One of the most important elements of effective project management is to keep adequate control over each and every action taken in relation to the risks identified at the outset that may arise in the course of a project. There are four tactics for dealing with such risks: avoidance, transfer (e.g. by taking out insurance), mitigation and acceptance. To implement the chosen strategy for a given task in the project, a methodology that uses the RAG status can be helpful. In today’s blog post, we will explain what the acronym means and how to use this technique in practice. Read on.
RAG status – table of contents:
- What is RAG status?
- Red, amber, green – what are the differences?
- Using RAG status – what is important?
- When to use RAG statuses?
What is RAG status?
RAG stands for three colors: red, amber or green, which are traditionally used in traffic as traffic lights. The mentioned hues have found their application in categorizing projects – they indicate at what stage a given project is and what support it needs at a particular moment. Therefore, the colors are important to the company’s management team (owners, shareholders, stakeholders, etc.), to whom the project manager reports on the progress of work. Green usually indicates projects that are going smoothly, while red indicates those that currently need more support.
Red, amber, green – what are the differences?

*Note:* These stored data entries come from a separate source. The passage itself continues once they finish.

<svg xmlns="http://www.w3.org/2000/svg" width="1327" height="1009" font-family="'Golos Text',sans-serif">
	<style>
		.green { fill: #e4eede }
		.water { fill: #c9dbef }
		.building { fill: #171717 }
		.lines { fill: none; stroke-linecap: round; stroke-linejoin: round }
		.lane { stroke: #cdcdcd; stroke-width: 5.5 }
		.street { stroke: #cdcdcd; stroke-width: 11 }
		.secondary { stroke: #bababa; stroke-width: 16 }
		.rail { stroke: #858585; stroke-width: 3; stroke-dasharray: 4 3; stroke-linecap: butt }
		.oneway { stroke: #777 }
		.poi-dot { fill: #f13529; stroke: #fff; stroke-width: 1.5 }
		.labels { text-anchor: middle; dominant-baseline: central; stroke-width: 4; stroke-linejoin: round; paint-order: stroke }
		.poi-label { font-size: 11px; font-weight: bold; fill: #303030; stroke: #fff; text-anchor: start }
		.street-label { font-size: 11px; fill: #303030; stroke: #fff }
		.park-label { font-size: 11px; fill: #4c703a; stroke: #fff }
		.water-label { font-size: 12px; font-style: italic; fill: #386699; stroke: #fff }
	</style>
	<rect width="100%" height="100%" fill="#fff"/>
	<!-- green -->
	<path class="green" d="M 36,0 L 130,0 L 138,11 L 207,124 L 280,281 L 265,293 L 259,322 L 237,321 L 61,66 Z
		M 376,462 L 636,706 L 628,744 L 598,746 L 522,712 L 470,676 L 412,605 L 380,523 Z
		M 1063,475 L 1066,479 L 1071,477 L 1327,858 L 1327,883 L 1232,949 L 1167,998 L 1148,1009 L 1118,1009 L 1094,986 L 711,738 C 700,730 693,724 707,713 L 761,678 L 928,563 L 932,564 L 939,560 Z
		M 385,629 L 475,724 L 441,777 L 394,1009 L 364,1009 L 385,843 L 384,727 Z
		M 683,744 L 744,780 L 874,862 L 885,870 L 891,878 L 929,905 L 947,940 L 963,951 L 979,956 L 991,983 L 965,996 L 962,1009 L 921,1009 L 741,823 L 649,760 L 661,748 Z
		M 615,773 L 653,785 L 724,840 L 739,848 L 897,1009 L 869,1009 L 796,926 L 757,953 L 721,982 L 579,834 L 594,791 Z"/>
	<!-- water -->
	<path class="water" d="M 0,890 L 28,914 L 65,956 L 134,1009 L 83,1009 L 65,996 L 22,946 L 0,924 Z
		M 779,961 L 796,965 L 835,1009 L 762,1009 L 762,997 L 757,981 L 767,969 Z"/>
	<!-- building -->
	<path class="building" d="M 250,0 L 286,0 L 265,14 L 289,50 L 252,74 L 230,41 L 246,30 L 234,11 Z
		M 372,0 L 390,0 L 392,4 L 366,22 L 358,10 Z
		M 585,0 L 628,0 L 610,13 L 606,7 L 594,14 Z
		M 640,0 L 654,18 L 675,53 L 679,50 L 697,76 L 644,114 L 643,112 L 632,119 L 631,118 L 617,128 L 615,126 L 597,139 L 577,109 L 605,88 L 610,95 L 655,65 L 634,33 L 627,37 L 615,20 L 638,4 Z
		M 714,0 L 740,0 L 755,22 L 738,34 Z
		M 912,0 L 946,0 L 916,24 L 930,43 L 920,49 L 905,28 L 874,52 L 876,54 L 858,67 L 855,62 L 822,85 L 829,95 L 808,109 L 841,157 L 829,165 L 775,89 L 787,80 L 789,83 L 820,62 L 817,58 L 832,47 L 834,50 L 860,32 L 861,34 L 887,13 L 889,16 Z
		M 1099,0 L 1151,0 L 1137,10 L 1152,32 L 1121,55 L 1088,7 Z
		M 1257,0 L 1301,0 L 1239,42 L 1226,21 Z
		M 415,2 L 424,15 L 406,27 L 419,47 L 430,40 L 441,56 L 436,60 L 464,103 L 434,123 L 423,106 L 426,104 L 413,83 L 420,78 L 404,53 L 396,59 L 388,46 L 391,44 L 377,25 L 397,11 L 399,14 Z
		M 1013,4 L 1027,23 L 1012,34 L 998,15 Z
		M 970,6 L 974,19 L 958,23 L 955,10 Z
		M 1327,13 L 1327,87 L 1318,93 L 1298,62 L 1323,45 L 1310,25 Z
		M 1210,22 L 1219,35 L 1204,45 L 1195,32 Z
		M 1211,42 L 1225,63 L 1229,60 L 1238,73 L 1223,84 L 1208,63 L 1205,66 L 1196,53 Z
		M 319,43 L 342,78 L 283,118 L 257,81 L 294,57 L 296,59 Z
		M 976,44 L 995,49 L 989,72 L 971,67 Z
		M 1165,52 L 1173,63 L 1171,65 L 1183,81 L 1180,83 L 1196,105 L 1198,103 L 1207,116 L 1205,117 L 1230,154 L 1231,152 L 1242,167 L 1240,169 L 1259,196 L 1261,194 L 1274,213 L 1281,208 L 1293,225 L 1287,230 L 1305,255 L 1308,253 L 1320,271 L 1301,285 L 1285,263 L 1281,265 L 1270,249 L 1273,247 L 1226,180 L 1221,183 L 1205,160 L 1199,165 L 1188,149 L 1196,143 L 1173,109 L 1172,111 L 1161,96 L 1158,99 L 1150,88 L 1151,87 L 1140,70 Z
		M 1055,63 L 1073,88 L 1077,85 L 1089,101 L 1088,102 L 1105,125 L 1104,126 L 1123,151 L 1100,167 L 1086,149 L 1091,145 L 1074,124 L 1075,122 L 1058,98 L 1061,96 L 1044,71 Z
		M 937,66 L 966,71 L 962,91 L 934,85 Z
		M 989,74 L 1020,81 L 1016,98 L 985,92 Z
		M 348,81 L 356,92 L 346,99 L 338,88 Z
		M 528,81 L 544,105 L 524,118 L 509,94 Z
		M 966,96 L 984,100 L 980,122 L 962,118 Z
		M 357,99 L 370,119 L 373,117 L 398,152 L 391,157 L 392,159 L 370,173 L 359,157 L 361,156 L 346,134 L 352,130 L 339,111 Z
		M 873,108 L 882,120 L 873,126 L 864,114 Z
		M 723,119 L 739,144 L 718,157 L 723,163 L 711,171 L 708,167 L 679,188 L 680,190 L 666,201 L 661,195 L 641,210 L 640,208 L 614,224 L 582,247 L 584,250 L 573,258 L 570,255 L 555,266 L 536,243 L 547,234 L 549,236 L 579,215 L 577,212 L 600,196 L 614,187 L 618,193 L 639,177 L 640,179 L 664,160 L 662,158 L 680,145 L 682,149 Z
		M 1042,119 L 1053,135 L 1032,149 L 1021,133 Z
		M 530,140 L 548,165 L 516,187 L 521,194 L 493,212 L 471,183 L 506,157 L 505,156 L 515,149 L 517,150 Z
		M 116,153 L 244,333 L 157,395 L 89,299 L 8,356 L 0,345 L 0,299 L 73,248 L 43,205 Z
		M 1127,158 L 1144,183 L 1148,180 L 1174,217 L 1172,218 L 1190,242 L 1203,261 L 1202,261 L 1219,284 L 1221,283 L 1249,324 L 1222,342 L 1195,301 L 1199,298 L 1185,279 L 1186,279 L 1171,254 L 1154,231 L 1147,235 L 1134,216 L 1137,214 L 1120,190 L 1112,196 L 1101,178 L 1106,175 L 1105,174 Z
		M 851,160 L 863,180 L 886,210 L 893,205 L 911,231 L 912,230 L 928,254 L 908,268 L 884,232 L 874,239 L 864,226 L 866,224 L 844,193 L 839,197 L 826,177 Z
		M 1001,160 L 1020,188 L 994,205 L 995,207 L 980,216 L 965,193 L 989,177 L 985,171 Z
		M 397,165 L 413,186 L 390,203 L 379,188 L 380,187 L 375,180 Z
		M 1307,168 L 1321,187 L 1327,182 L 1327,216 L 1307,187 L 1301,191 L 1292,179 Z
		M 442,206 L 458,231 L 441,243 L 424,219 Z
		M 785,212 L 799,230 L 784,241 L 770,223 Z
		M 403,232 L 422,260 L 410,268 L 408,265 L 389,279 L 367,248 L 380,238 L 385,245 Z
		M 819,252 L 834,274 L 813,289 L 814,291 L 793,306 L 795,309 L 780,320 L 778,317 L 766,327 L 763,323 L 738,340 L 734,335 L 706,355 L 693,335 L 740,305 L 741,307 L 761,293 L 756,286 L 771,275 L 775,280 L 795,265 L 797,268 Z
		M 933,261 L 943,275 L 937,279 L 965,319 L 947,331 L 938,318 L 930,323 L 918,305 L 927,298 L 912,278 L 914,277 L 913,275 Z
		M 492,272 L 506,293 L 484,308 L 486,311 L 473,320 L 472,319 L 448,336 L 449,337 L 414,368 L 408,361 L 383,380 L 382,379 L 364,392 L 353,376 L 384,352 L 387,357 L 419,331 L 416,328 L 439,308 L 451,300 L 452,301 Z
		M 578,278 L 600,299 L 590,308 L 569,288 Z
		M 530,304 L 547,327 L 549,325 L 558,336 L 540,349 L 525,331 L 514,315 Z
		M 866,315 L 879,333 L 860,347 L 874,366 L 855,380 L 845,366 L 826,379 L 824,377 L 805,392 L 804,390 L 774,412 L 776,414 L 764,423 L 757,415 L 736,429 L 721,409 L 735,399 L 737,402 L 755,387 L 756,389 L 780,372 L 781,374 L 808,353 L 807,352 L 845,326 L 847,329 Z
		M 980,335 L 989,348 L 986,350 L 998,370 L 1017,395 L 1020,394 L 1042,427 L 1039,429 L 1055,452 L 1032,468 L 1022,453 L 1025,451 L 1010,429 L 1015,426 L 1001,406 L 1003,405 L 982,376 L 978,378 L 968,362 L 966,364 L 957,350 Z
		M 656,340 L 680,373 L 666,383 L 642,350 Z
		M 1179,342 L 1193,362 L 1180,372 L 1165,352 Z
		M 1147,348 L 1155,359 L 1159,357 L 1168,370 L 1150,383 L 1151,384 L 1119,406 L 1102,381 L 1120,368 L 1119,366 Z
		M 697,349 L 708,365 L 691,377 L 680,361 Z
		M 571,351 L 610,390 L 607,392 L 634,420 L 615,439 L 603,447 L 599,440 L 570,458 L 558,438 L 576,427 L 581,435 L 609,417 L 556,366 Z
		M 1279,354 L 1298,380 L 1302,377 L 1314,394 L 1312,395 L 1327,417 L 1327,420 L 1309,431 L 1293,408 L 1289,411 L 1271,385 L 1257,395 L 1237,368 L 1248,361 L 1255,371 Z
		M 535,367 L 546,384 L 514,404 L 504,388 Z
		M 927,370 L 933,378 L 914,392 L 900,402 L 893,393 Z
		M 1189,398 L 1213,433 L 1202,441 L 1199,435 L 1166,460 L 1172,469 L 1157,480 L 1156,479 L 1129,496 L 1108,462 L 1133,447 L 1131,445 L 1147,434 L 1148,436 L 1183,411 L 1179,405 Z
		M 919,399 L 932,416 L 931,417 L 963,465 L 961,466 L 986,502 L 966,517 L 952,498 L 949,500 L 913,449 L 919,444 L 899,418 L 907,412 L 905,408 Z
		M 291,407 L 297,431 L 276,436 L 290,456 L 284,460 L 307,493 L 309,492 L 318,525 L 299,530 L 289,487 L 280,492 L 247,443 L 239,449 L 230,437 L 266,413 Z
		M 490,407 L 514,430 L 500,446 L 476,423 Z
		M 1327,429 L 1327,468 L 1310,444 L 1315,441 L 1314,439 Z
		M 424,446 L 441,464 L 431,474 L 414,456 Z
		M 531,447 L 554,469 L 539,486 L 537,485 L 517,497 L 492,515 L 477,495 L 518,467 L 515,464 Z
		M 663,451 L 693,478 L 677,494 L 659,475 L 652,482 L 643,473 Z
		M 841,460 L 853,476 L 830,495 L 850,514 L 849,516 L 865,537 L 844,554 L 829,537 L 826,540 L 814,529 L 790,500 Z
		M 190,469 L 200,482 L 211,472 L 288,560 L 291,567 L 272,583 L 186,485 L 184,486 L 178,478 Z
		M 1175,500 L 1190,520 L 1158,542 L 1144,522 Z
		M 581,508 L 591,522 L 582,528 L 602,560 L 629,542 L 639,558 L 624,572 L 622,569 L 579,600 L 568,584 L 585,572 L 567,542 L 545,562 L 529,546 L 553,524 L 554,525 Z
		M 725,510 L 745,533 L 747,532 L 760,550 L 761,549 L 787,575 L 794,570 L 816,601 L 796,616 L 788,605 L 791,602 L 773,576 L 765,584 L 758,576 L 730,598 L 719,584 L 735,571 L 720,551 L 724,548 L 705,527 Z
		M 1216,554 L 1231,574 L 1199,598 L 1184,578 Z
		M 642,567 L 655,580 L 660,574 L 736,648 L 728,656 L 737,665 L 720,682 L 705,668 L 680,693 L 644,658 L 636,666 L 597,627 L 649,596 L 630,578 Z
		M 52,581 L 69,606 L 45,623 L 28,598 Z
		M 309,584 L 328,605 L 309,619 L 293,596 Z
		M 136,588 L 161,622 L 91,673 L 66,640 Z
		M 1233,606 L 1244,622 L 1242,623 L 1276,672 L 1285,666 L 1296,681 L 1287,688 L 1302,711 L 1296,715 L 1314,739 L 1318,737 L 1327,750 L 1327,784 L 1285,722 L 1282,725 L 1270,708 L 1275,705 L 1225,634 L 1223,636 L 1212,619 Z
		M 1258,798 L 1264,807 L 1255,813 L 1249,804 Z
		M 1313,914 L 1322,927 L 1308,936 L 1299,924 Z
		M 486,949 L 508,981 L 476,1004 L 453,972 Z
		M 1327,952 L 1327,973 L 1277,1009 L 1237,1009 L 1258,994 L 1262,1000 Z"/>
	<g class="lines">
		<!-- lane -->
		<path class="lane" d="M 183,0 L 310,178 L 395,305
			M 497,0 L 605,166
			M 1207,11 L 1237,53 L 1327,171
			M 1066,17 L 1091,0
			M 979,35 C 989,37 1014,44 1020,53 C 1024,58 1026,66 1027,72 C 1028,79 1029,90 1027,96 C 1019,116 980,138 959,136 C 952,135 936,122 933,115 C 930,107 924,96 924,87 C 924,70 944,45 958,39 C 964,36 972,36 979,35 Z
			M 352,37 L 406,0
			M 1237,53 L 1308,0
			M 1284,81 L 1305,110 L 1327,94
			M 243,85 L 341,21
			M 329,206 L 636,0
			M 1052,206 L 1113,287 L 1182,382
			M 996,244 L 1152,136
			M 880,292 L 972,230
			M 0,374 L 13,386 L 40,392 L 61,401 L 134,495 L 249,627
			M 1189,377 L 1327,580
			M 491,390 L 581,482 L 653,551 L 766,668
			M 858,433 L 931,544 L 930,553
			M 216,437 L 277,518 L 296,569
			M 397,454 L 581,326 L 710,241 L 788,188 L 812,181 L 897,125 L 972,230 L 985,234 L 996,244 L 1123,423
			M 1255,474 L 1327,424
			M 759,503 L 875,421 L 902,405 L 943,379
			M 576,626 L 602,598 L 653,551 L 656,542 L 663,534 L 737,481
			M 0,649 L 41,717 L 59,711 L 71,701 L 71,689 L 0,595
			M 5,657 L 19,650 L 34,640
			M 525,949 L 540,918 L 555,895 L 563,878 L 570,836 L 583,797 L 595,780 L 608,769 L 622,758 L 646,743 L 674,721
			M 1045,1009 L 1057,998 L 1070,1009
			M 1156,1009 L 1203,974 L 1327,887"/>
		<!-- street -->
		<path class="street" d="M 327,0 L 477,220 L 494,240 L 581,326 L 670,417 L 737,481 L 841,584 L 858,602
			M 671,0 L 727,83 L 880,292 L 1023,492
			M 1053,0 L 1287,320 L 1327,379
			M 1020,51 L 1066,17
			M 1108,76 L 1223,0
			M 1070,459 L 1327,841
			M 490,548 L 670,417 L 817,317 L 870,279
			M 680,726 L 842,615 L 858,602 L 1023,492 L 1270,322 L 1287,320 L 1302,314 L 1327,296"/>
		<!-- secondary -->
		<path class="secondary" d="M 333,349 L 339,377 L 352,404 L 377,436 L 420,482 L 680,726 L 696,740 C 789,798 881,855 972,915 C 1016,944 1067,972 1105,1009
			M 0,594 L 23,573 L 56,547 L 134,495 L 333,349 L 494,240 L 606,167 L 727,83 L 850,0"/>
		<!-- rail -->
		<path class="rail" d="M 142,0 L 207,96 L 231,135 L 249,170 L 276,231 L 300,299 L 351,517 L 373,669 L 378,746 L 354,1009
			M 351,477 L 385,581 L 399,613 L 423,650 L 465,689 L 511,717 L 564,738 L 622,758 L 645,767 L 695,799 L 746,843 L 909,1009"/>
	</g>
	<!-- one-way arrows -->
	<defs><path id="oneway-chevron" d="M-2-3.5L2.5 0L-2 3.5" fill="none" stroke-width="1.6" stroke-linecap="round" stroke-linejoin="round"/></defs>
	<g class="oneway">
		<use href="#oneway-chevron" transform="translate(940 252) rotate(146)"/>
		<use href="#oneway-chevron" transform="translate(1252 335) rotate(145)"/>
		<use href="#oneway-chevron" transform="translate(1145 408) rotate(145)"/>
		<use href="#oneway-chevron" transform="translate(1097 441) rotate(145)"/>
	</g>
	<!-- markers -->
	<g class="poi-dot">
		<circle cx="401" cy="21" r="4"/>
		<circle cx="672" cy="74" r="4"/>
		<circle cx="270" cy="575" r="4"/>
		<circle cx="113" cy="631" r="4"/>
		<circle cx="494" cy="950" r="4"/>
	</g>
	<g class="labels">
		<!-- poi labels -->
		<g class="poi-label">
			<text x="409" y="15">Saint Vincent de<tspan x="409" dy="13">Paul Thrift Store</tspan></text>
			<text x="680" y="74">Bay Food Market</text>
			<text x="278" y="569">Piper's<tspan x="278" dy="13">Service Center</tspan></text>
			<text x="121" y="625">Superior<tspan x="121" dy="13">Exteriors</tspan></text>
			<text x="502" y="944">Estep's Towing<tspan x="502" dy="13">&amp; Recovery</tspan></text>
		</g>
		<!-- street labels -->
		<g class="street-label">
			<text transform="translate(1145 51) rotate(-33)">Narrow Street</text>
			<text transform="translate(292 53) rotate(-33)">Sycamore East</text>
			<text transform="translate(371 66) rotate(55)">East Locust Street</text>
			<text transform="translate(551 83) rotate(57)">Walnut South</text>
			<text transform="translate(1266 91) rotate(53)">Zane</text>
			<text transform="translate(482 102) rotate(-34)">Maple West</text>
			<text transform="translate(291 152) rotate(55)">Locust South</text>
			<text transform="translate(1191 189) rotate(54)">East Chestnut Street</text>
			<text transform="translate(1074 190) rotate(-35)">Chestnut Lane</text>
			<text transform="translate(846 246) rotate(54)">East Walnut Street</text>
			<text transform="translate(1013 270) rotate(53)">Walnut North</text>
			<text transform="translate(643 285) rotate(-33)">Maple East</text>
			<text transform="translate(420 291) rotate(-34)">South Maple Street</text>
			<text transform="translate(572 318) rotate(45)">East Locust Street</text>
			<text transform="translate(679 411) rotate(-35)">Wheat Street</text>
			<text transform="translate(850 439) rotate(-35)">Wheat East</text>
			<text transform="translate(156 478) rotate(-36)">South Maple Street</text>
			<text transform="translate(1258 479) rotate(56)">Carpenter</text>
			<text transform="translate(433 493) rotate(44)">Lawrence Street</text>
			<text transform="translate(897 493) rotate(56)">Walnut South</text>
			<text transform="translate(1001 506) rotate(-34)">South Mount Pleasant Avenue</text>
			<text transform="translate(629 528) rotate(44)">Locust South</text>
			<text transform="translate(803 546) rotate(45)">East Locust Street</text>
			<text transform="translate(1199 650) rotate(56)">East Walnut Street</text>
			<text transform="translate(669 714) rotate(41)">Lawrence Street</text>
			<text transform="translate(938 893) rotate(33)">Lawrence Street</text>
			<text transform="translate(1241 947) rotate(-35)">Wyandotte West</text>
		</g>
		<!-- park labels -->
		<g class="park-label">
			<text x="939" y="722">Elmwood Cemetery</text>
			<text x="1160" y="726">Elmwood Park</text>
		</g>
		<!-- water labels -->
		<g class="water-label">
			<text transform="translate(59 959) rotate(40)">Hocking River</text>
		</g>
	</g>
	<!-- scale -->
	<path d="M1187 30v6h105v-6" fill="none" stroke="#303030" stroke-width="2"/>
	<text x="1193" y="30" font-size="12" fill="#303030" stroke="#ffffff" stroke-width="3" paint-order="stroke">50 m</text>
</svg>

The specific conditions that must be met for a project to get a certain color are determined individually by every company. However, it can be pointed out that the color red is assigned to projects which are delayed or went over budget. Such a situation may result from insufficient resources, bad project requirements, or the manager’s inability to handle the difficulties that may arise. What about the remaining colors?
- The color green means that the project is being carried out at the right time, within its scope and budget, which means that project managers have everything under control, and there is no need to involve the management team.
- The color amber indicates that the situation is stable at the moment, and the project team is working as planned, but there may be a delay in completing a particular task without affecting the final deadline. Therefore, the management team should expect some problems in the future that will require intervention.
Using RAG status – what is important?
When using the colors described above, it is extremely important to ensure that team leaders are properly trained and understand the definitions of each color, the conditions that must be met to assign a particular color, and what steps need to be taken next. This is the only way to ensure that the project is given the right status. You would certainly want to avoid the situation where a project with a green status needs support at the last minute, as it may be too late to take action. It may also turn out that the problems reported as red were not as serious as initially thought, and you wasted the resources.
When to use RAG statuses?
Color coding is critical for the management team, to whom, depending on a company’s policies, weekly or monthly reports are submitted. However, managers can also assign RAG statuses to the most important elements of the project, such as the budget, the project deadline, risks, and crucial tasks. Having such control over individual parts of the project increases the chance of reacting appropriately and promptly, depending on the indicated status. To this end, you can use color coding in Excel or reach for the proper software.
Using RAG statuses in project management is a way to have better control over projects and speed up the reporting process. However, it’s essential for the company to clearly specify the conditions that must be met for a project to get a green, amber, or red status. The common saying “better safe than sorry” suggests that it’s a good practice to assign a worse status when in doubt. However, you can’t always be sure that managers will comply with this, so it’s necessary to take care of it individually.